DIRECTIONS FOR THIS TASK: Format every line of text in the records below as a JSON list of strings, one string per line, skipping blank lines and leaving out the pictures.

EXERCISE MATERIALS:

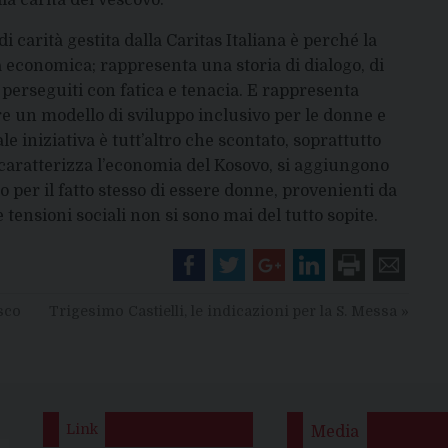
la carità del Vescovo.
i carità gestita dalla Caritas Italiana è perché la
 economica; rappresenta una storia di dialogo, di
e perseguiti con fatica e tenacia. E rappresenta
re un modello di sviluppo inclusivo per le donne e
le iniziativa è tutt’altro che scontato, soprattutto
 caratterizza l’economia del Kosovo, si aggiungono
 per il fatto stesso di essere donne, provenienti da
 tensioni sociali non si sono mai del tutto sopite.
sco
Trigesimo Castielli, le indicazioni per la S. Messa
»
Link
Media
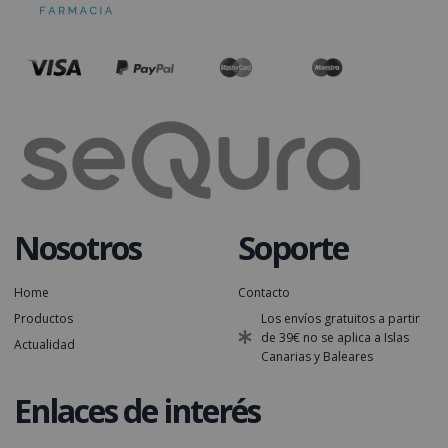
Nosotros
Soporte
Home
Contacto
Productos
Los envíos gratuitos a partir
de 39€ no se aplica a Islas
Actualidad
Canarias y Baleares
Enlaces de interés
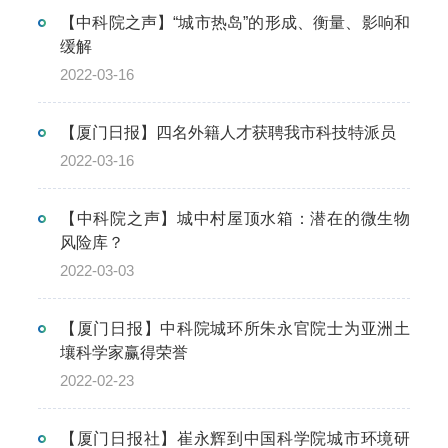
【中科院之声】“城市热岛”的形成、衡量、影响和
缓解
2022-03-16
【厦门日报】四名外籍人才获聘我市科技特派员
2022-03-16
【中科院之声】城中村屋顶水箱：潜在的微生物
风险库？
2022-03-03
【厦门日报】中科院城环所朱永官院士为亚洲土
壤科学家赢得荣誉
2022-02-23
【厦门日报社】崔永辉到中国科学院城市环境研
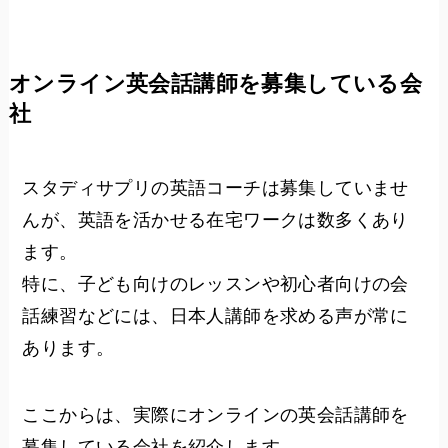
オンライン英会話講師を募集している会
社
スタディサプリの英語コーチは募集していませ
んが、英語を活かせる在宅ワークは数多くあり
ます。
特に、子ども向けのレッスンや初心者向けの会
話練習などには、日本人講師を求める声が常に
あります。
ここからは、実際にオンラインの英会話講師を
募集している会社を紹介します。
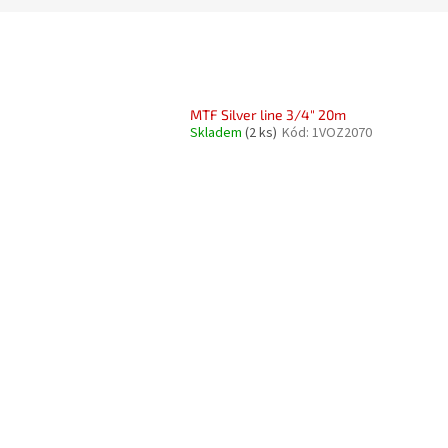
MTF Silver line 3/4" 20m
Skladem
(2 ks)
Kód:
1VOZ2070
O
v
l
á
d
a
c
í
p
r
v
k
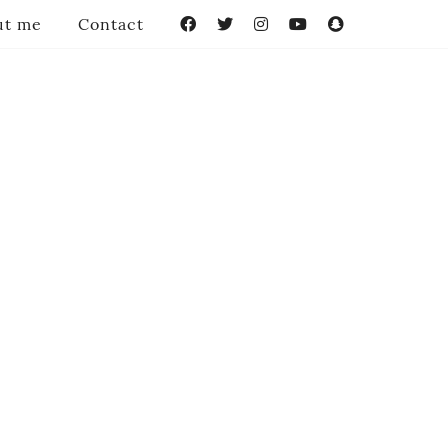
ut me
Contact
Facebook
Twitter
Instagram
YouTube
Snapchat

RESPONSE TO THIS EXERCISE:
[
  "la carità del Vescovo.",
  "i carità gestita dalla Caritas Italiana è perché la",
  " economica; rappresenta una storia di dialogo, di",
  "e perseguiti con fatica e tenacia. E rappresenta",
  "re un modello di sviluppo inclusivo per le donne e",
  "le iniziativa è tutt’altro che scontato, soprattutto",
  " caratterizza l’economia del Kosovo, si aggiungono",
  " per il fatto stesso di essere donne, provenienti da",
  " tensioni sociali non si sono mai del tutto sopite.",
  "sco",
  "Trigesimo Castielli, le indicazioni per la S. Messa",
  "»",
  "Link",
  "Media",
  "Nosotros",
  "Soporte",
  "Home",
  "Contacto",
  "Productos",
  "Los envíos gratuitos a partir",
  "de 39€ no se aplica a Islas",
  "Actualidad",
  "Canarias y Baleares",
  "Enlaces de interés",
  "【中科院之声】“城市热岛”的形成、衡量、影响和",
  "缓解",
  "2022-03-16",
  "【厦门日报】四名外籍人才获聘我市科技特派员",
  "2022-03-16",
  "【中科院之声】城中村屋顶水箱：潜在的微生物",
  "风险库？",
  "2022-03-03",
  "【厦门日报】中科院城环所朱永官院士为亚洲土",
  "壤科学家赢得荣誉",
  "2022-02-23",
  "【厦门日报社】崔永辉到中国科学院城市环境研",
  "オンライン英会話講師を募集している会",
  "社",
  "スタディサプリの英語コーチは募集していませ",
  "んが、英語を活かせる在宅ワークは数多くあり",
  "ます。",
  "特に、子ども向けのレッスンや初心者向けの会",
  "話練習などには、日本人講師を求める声が常に",
  "あります。",
  "ここからは、実際にオンラインの英会話講師を",
  "募集している会社を紹介します。",
  "MTF Silver line 3/4\" 20m",
  "Skladem",
  "(2 ks)",
  "Kód:",
  "1VOZ2070",
  "O",
  "v",
  "l",
  "á",
  "d",
  "a",
  "c",
  "í",
  "p",
  "r",
  "v",
  "k",
  "ut me",
  "Contact",
  "Facebook",
  "Twitter",
  "Instagram",
  "YouTube",
  "Snapchat"
]